Fully implemented in src/open_range/validator/realism_review.py. One of two LLM calls in the validator pipeline (the other is Check 9). Always advisory -- can trigger a retry but never overrides a mechanical pass. Configurable via the ValidatorCheck protocol; remove it from the check list to run fully mechanical.

The LLM reviews a redacted summary of the snapshot for issues that mechanical checks cannot catch:

  1. Briefing leakage: Do task briefings hint at the vuln class or leak exploitation details?
  2. Scenario plausibility: Does the vulnerability make sense for this host/service? (e.g., SQLi on a static file server is implausible)
  3. Difficulty calibration: Is the golden path step count appropriate for the tier?
  4. Narrative coherence: Do the hosts and services form a believable enterprise network?

The prompt is defined in src/open_range/builder/prompts.py as REALISM_REVIEW_PROMPT.

class RealismReviewCheck:
    """LLM-based realism review. Always advisory."""

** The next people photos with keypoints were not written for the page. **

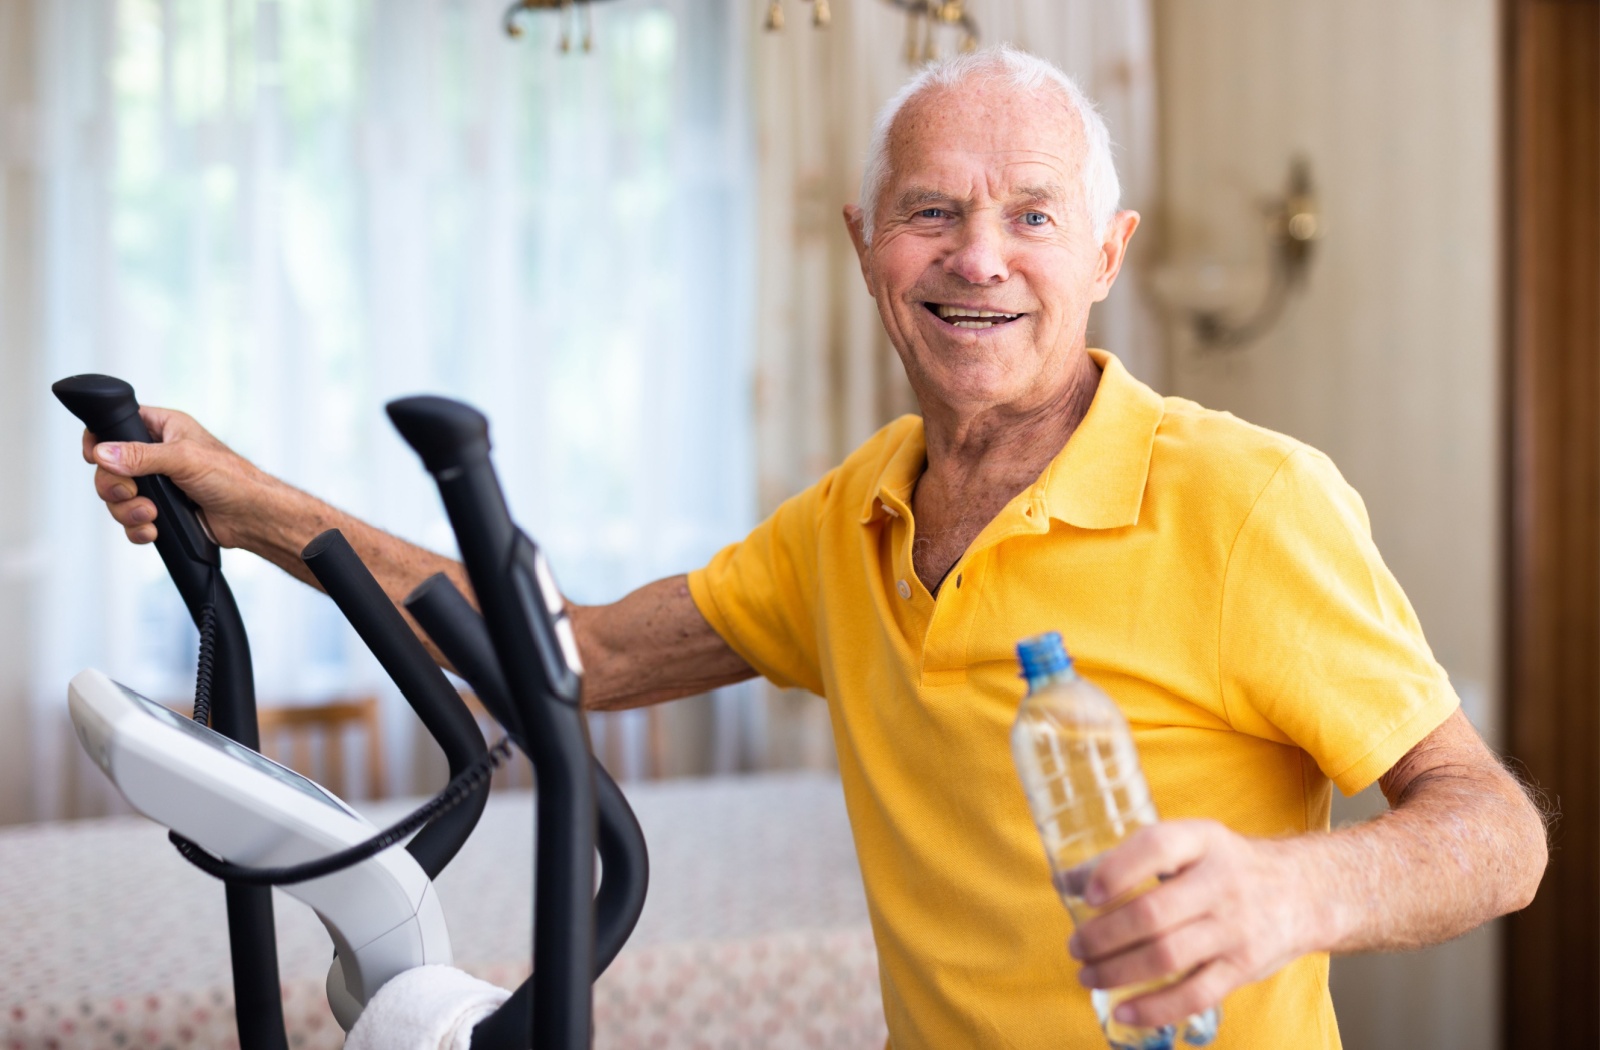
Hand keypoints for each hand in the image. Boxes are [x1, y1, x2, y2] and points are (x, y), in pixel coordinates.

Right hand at [83, 406, 271, 548]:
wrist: (252, 518)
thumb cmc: (233, 478)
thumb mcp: (185, 459)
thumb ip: (141, 456)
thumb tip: (104, 453)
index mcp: (163, 428)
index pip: (117, 424)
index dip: (100, 440)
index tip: (95, 457)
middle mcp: (156, 454)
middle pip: (109, 468)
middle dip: (115, 486)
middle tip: (131, 492)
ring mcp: (156, 484)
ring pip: (116, 497)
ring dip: (127, 510)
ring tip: (151, 514)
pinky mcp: (160, 510)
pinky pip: (130, 519)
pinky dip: (137, 527)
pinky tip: (152, 529)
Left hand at [1066, 820, 1320, 1028]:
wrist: (1304, 891)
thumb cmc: (1228, 865)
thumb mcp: (1191, 844)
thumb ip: (1133, 859)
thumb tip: (1065, 880)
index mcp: (1202, 840)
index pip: (1156, 848)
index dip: (1116, 871)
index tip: (1086, 894)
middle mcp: (1222, 882)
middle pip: (1153, 914)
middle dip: (1103, 936)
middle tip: (1075, 946)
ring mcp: (1235, 927)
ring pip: (1168, 956)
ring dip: (1118, 972)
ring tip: (1088, 975)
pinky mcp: (1244, 967)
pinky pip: (1195, 994)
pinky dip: (1155, 1008)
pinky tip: (1123, 1011)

    def __init__(self, model: str | None = None):
        self.model = model or os.environ.get(
            "OPENRANGE_VALIDATOR_MODEL", "anthropic/claude-haiku-4-5-20251001"
        )

    async def check(self, snapshot, containers) -> CheckResult:
        # Build redacted summary -- never expose flags or golden-path commands
        summary = {
            "task_briefings": {
                "red_briefing": snapshot.task.red_briefing,
                "blue_briefing": snapshot.task.blue_briefing,
            },
            "vuln_types": [v.type for v in snapshot.truth_graph.vulns],
            "vuln_hosts": [v.host for v in snapshot.truth_graph.vulns],
            "topology_hosts": snapshot.topology.get("hosts", []),
            "golden_path_length": len(snapshot.golden_path),
            "tier": snapshot.topology.get("tier", 1),
        }
        response = await litellm.acompletion(
            model=self.model,
            messages=[
                {"role": "system", "content": REALISM_REVIEW_PROMPT},
                {"role": "user", "content": json.dumps(summary)},
            ],
            response_format={"type": "json_object"},
            temperature=0.0,
        )
        review = json.loads(response.choices[0].message.content)
        return CheckResult(
            name="realism_review",
            passed=review["pass"],
            details={"issues": review.get("issues", []), "model": self.model},
            advisory=True,  # Never overrides mechanical checks
        )

LLM failures degrade gracefully -- if litellm.acompletion raises, the check returns passed=True with a note, so it never blocks validation.

Important: The LLM never sees flag values, vulnerable code, or golden path commands. It sees only vuln types, vuln hosts, topology hosts, briefings, golden path length, and tier -- enough to judge realism, not enough to leak answers.